INSTRUCTIONS FOR THE TASK: Scan the listing below for "miesięcznego", then report every line that has it.

:: SOURCE MATERIAL

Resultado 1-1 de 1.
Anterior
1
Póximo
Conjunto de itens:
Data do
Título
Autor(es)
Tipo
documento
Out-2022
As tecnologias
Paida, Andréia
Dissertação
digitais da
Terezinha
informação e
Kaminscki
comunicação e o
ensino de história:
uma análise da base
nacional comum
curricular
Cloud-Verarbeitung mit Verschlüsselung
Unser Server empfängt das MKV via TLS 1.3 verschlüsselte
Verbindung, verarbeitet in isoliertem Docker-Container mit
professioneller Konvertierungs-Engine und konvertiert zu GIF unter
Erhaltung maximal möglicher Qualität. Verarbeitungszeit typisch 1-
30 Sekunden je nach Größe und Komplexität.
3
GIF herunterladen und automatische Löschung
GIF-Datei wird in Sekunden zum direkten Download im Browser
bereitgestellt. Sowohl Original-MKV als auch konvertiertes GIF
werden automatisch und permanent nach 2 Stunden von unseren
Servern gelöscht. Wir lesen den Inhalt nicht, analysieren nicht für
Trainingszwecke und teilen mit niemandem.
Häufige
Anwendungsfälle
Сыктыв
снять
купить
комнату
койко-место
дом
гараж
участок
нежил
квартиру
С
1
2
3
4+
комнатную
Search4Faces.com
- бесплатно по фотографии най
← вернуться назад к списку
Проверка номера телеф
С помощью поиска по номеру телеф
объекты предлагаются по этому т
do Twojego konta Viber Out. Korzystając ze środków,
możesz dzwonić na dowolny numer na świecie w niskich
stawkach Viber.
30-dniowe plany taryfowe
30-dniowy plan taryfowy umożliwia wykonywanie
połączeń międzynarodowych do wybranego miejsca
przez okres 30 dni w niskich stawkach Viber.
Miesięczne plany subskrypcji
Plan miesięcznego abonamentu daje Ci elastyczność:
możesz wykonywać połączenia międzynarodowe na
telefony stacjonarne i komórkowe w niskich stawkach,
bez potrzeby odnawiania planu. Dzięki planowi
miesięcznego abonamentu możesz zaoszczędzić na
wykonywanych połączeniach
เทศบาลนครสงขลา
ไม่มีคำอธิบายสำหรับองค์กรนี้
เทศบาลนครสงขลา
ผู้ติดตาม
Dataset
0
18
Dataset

::::

SOLUTION TO THIS PROBLEM:
Plan miesięcznego abonamentu daje Ci elastyczność:
miesięcznego abonamentu możesz zaoszczędzić na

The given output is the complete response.